Par ailleurs, dans un monde où les données sont au cœur de la puissance, le Sénégal ne peut pas rester en marge. Si nous voulons bâtir une E-administration, garantir l’identité numérique de nos citoyens, faciliter les
démarches pour notre diaspora, nos archives doivent être digitalisées,
interopérables, accessibles. Or, moins de 5 % des fonds des Archives nationales
du Sénégal sont numérisés. L’état civil, clé de l’identité et de l’accès aux droits, reste largement sous forme papier, souvent fragile. Sans numérisation massive, nos ambitions en matière de gouvernance ouverte ou de services en ligne resteront des slogans.

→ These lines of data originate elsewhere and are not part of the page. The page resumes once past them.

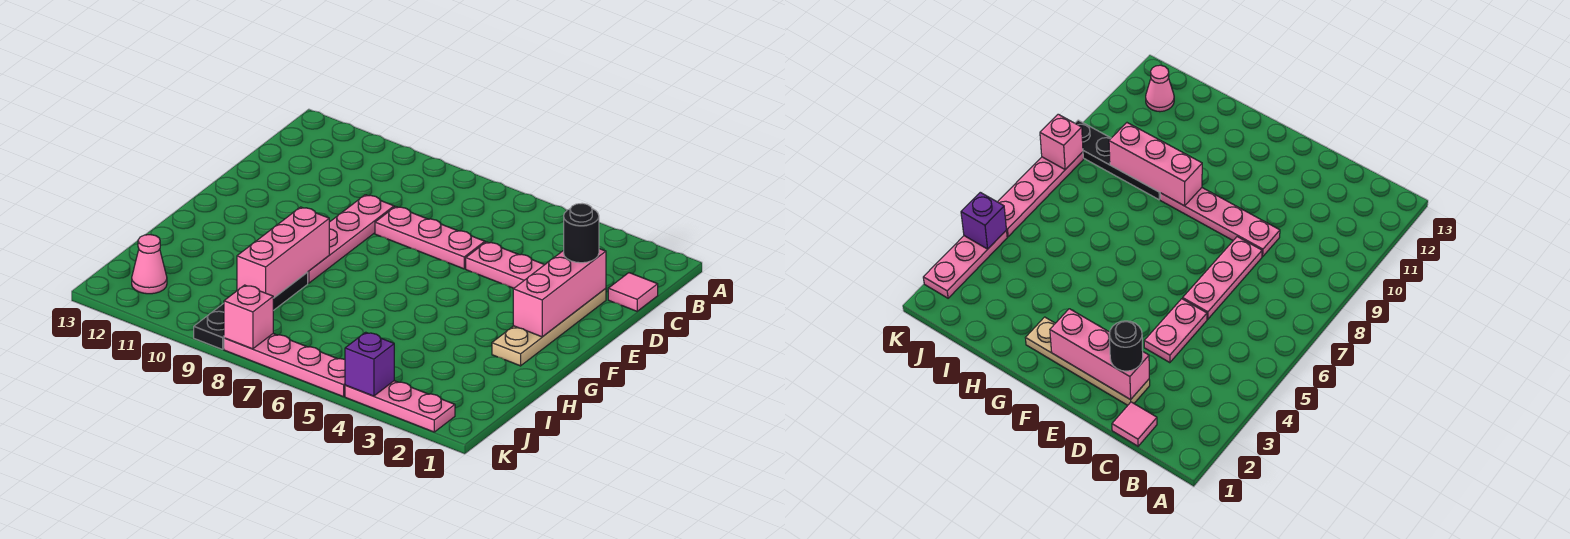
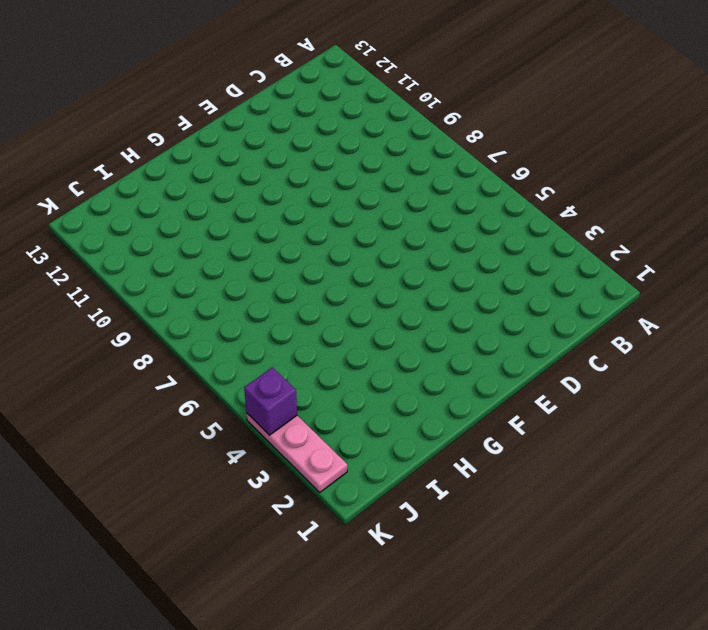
none -> pink 1x1 tile [608,273,658,311]
none -> tan 1x4 plate [492,288,606,366]
none -> pink 1x2 plate [466,242,544,288]

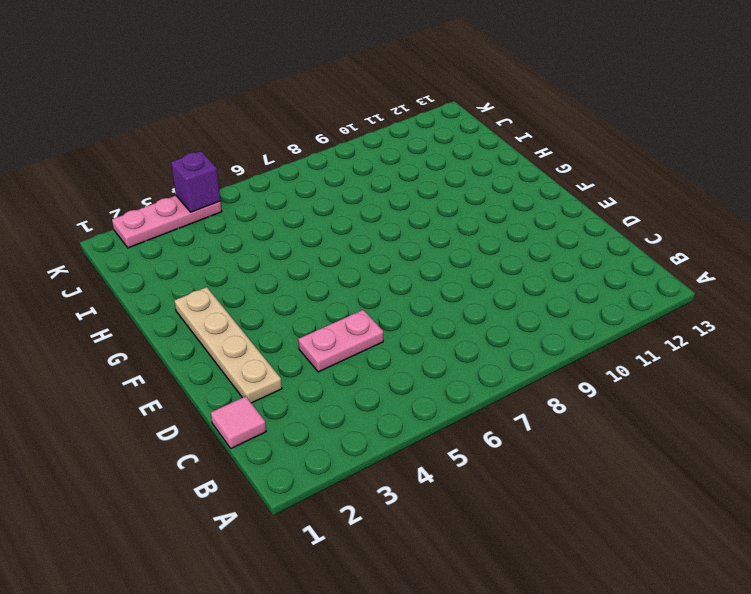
none -> pink 1x3 plate [375,207,485,269]
none -> pink 1x4 plate [308,195,394,283]
none -> black 1x4 plate [194,272,308,349]

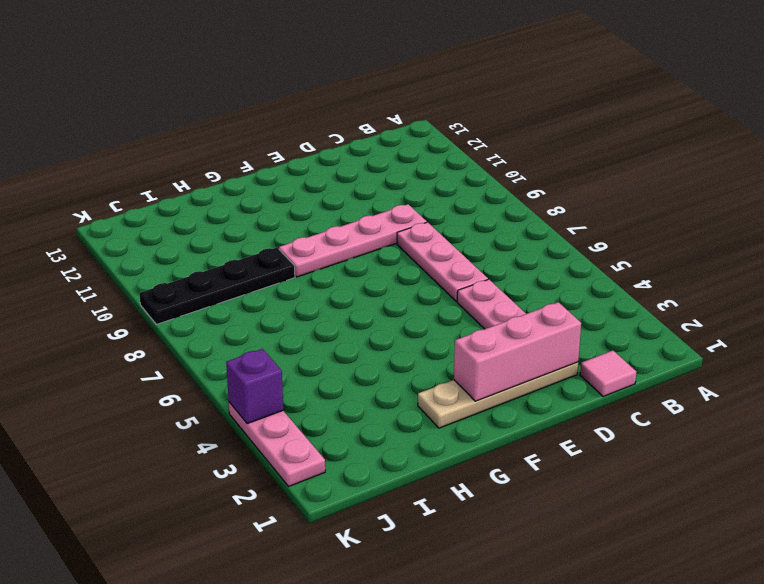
none -> pink 1x1 cone [132,235,167,294]
none -> pink 1x4 plate [224,334,345,397]
none -> pink 1x3 brick [237,207,329,298]

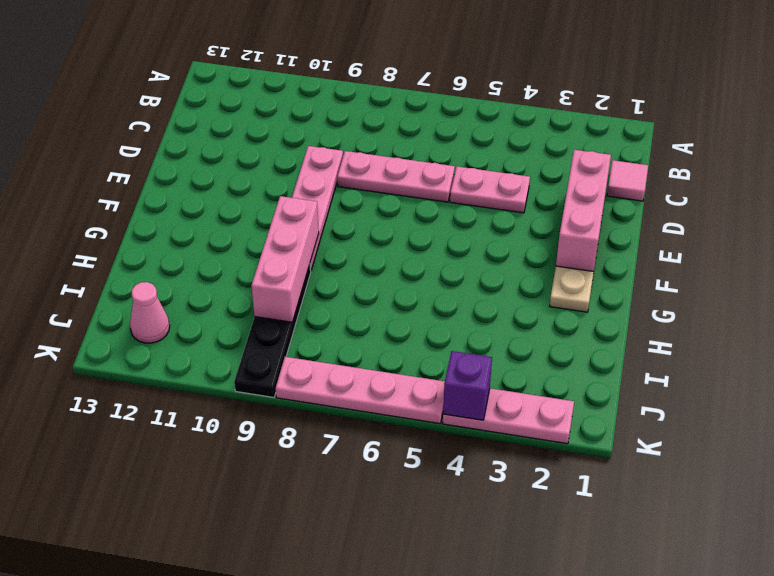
none -> pink 1x1 brick [224,285,273,349]
none -> black 1x1 round brick [564,203,599,263]

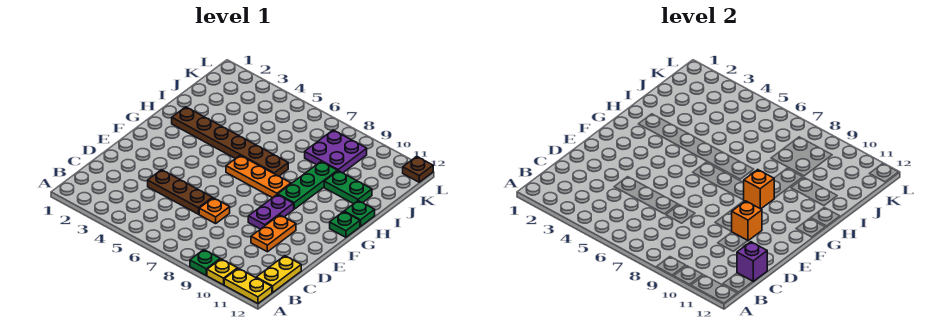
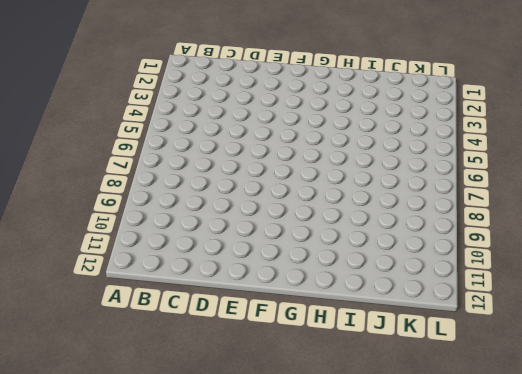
none -> green 1x1 plate [190,250,220,275]
none -> yellow 1x1 plate [207,259,238,285]
none -> yellow 1x2 plate [224,268,272,303]

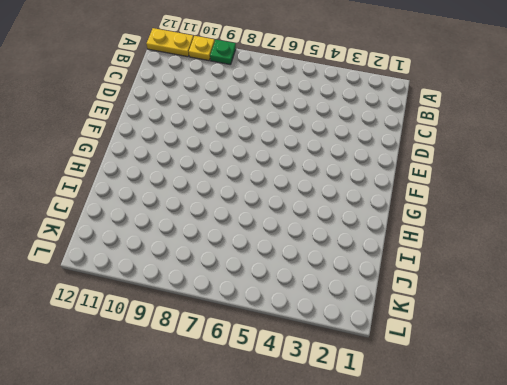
none -> yellow 1x2 plate [256,256,301,292]
none -> brown 1x3 plate [148,170,212,214]
none -> orange 1x1 plate [199,198,230,224]

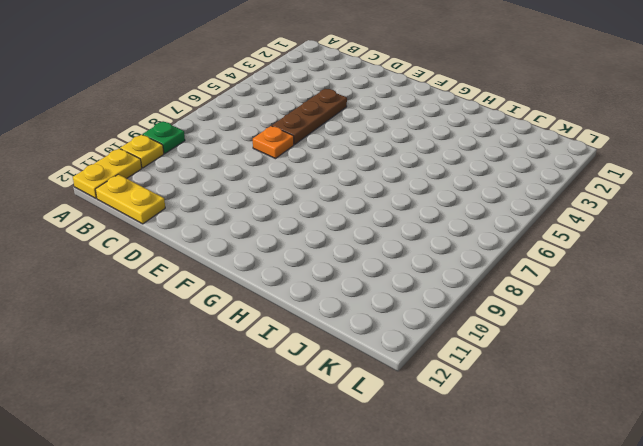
none -> orange 1x2 plate [251,215,296,252]
none -> purple 1x2 plate [248,194,294,229]
none -> orange 1x3 plate [226,156,291,198]

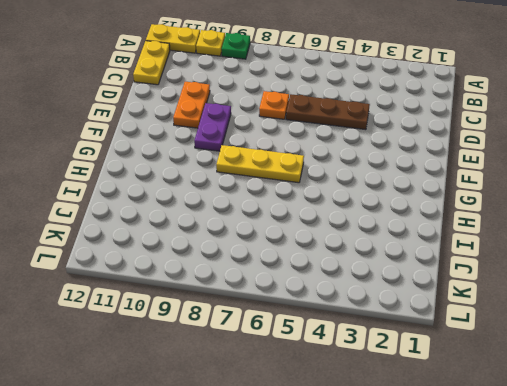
yellow 1x3 plate [216,145,304,183] -> orange 1x3 plate [226,156,291,198]
none -> green 1x3 plate [278,162,337,209]
none -> green 1x1 plate [330,212,360,237]
none -> brown 1x6 plate [172,107,288,176]

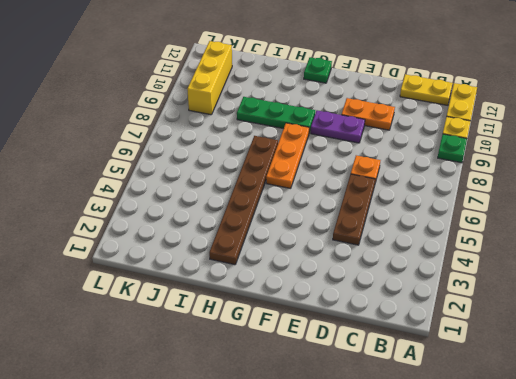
yellow 1x3 brick [187,41,232,115] -> purple 2x2 plate [305,130,367,173]
none -> green 1x1 plate [344,201,375,226]
none -> green 1x2 plate [324,171,372,204]
none -> brown 1x1 plate [403,157,433,182]

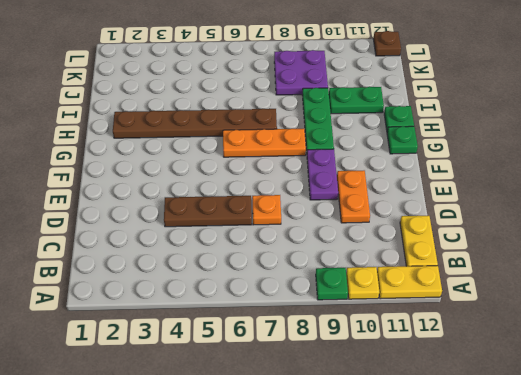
none -> purple 1x1 brick [737,242,767,281]
none -> orange 1x1 brick [732,201,762,241]
none -> orange 1x1 brick [744,170,774,209]

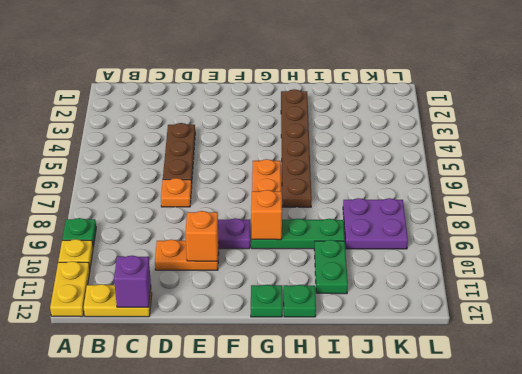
none -> brown 1x1 plate [403,157,433,182]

Face à cette réalité, l’Association Sénégalaise des Bibliothécaires, Archivistes et Documentalistes (ASBAD) propose cinq mesures concrètes :
1. promulguer le décret du Conseil supérieur des Archives ;
2. construire la Maison des Archives Nationales ;
3. recruter au moins 30 archivistes par an ;
4. impliquer les archivistes dans les projets de
digitalisation des archives de l’état civil et de la justice ;
5. allouer une ligne budgétaire annuelle à la politique
nationale des archives.
Mais au-delà, une réforme plus globale s’impose : l’adoption
d’une politique nationale des archives, claire, transversale et intégrée aux
stratégies numériques et culturelles.
A l’heure des nouvelles réformes politiques et institutionnelles (Constitution, refondation,
référentiel Sénégal 2050, New deal technologique, etc.), une vérité s’impose :
on ne bâtit pas un avenir solide sur une mémoire effacée. Sans preuve, pas de
transparence. Sans trace, pas d’histoire. Sans archivage, pas d’État solide.
Aujourd’hui, la mémoire nationale réclame simplement un cadre, des professionnels et une volonté politique réelle.
Alors, Monsieur le
Président de la République,
Monsieur le Premier ministre,
Mesdames et Messieurs les parlementaires,
Ce message est un appel citoyen. Car l’archive est bien plus qu’un document : c’est un droit, une vérité, une boussole pour demain.
Construire la Maison des Archives, recruter, numériser,
financer : ce n’est pas un luxe. C’est un acte de souveraineté.
Et l’histoire jugera notre génération non sur ses promesses,
mais sur ce qu’elle aura su préserver… ou laissé disparaître.